(Activity):
What lines of the data below include the word "regional"? Report them by copying each.

(Saved data entries)

= Beginning of Section =

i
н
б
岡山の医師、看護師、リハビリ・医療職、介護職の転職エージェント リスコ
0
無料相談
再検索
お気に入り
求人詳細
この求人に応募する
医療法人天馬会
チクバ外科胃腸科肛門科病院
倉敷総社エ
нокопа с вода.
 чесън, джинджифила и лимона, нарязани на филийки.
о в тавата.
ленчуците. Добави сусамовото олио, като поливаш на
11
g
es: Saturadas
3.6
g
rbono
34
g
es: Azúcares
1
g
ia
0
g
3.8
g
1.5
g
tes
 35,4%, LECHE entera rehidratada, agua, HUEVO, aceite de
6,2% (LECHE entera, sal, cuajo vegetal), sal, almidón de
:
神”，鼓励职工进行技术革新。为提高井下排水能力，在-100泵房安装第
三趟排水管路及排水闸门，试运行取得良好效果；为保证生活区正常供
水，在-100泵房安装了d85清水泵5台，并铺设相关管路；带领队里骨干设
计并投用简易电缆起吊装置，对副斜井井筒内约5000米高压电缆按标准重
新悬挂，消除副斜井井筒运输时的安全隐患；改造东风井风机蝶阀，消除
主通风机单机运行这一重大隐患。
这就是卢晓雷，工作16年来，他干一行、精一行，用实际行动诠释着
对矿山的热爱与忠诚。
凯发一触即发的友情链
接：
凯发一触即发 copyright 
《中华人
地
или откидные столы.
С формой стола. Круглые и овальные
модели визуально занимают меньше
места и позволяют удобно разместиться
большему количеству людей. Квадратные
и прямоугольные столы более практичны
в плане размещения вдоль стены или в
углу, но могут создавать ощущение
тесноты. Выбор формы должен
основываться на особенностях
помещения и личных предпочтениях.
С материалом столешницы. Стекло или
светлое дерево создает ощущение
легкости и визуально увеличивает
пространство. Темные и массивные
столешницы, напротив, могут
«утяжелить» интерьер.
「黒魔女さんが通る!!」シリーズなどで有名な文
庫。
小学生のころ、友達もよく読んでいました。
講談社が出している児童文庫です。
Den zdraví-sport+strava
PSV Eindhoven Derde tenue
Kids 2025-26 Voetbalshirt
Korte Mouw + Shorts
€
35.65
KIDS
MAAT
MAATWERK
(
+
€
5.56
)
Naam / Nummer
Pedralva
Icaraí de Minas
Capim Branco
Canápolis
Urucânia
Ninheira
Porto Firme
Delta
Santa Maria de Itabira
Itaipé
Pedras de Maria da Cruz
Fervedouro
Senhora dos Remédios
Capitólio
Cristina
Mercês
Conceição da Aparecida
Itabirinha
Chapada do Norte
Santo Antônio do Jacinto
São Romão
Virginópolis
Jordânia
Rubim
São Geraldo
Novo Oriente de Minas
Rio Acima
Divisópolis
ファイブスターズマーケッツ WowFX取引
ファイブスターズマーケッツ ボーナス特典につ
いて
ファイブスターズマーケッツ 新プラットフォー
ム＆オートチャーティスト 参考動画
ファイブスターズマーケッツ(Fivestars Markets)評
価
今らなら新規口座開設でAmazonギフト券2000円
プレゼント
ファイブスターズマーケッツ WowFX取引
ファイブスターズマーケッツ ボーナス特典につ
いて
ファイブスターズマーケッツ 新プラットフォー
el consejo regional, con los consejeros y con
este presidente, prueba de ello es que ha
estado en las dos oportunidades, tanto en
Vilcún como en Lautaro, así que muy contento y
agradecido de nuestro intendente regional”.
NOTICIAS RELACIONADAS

= End of Section =

(Exercise result):
el consejo regional, con los consejeros y con
agradecido de nuestro intendente regional”.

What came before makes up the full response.